Would you please give every entry again exactly, without the pictures?

Before and after images
= Beginning of Section =
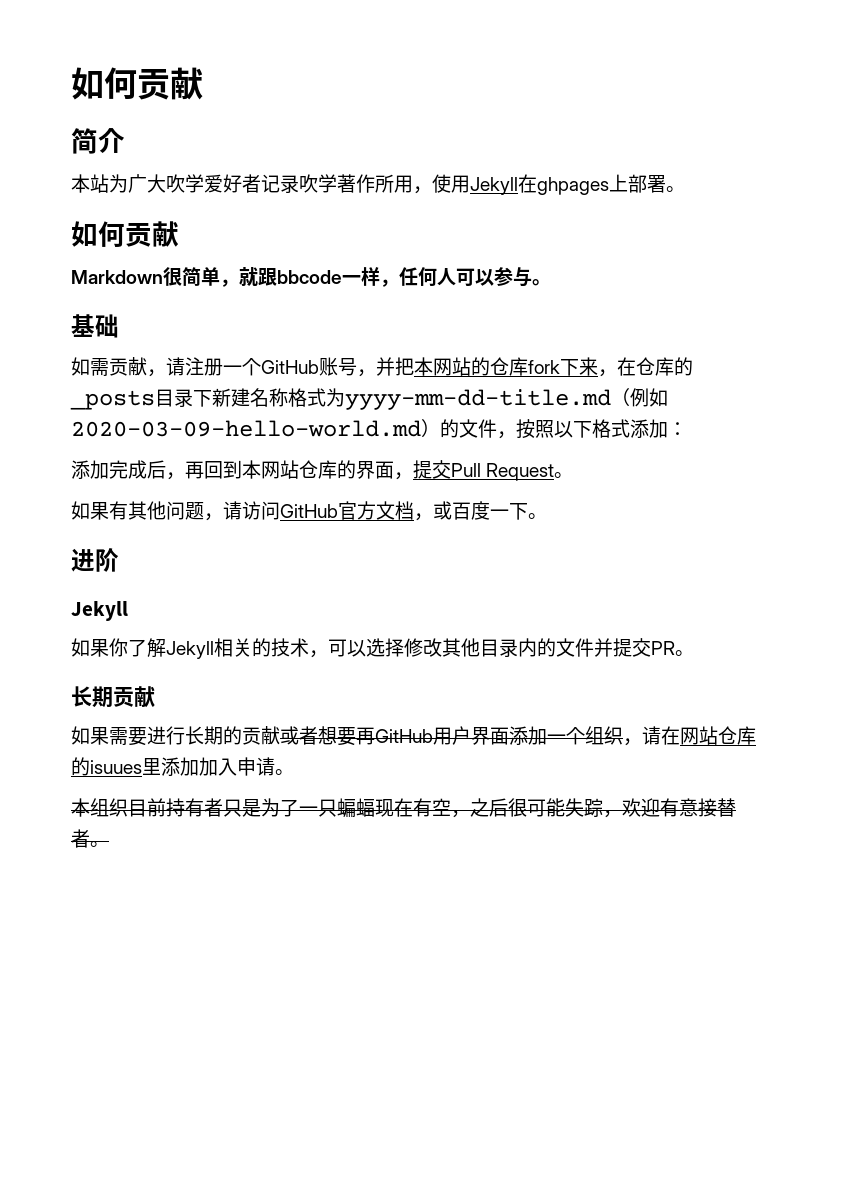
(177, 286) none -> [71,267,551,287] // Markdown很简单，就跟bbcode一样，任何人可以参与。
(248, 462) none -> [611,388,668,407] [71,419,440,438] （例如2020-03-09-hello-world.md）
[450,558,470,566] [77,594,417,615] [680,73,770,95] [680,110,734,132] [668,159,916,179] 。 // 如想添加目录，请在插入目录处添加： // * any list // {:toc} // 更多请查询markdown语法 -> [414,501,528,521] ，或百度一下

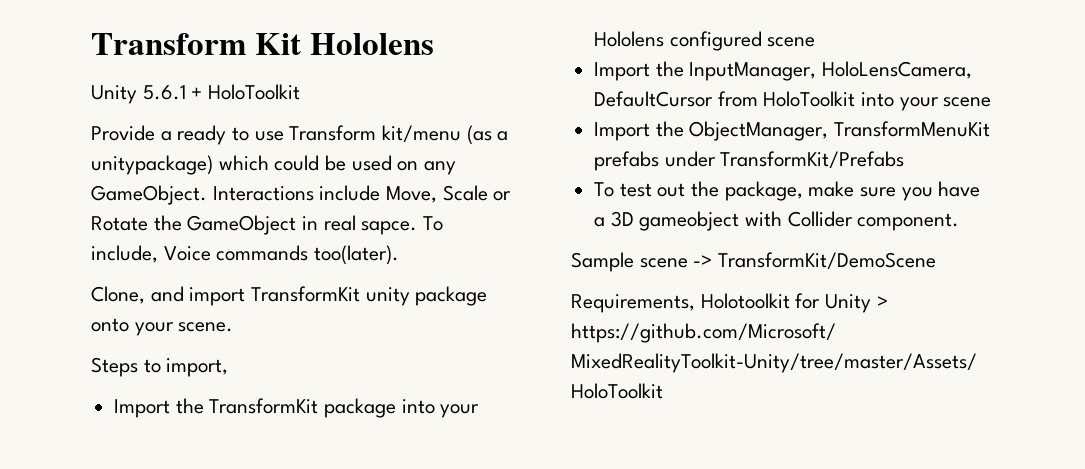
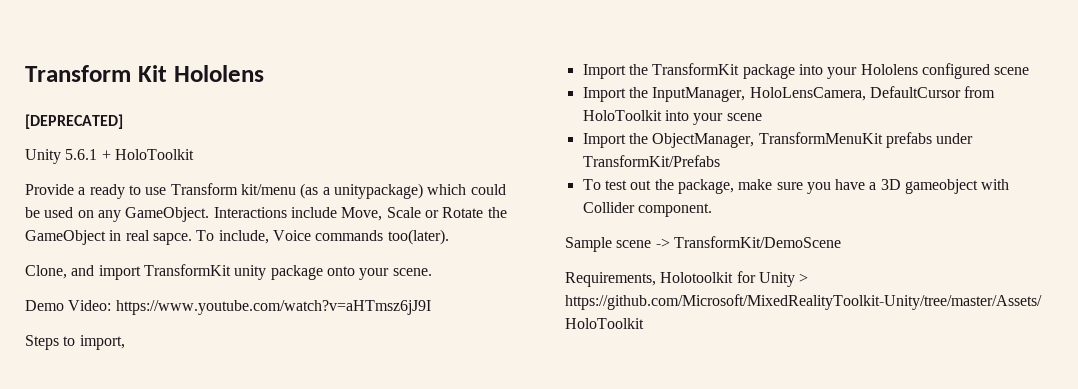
(434, 44) none -> [25,114,123,129] // [DEPRECATED]
(234, 327) none -> [25,300,431,315] // Demo Video: https://www.youtube.com/watch?v=aHTmsz6jJ9I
= End of Section =
- [Task result]:
(177, 286) none -> [71,267,551,287] // Markdown很简单，就跟bbcode一样，任何人可以参与。
(248, 462) none -> [611,388,668,407] [71,419,440,438] （例如2020-03-09-hello-world.md）
[450,558,470,566] [77,594,417,615] [680,73,770,95] [680,110,734,132] [668,159,916,179] 。 // 如想添加目录，请在插入目录处添加： // * any list // {:toc} // 更多请查询markdown语法 -> [414,501,528,521] ，或百度一下

(434, 44) none -> [25,114,123,129] // [DEPRECATED]
(234, 327) none -> [25,300,431,315] // Demo Video: https://www.youtube.com/watch?v=aHTmsz6jJ9I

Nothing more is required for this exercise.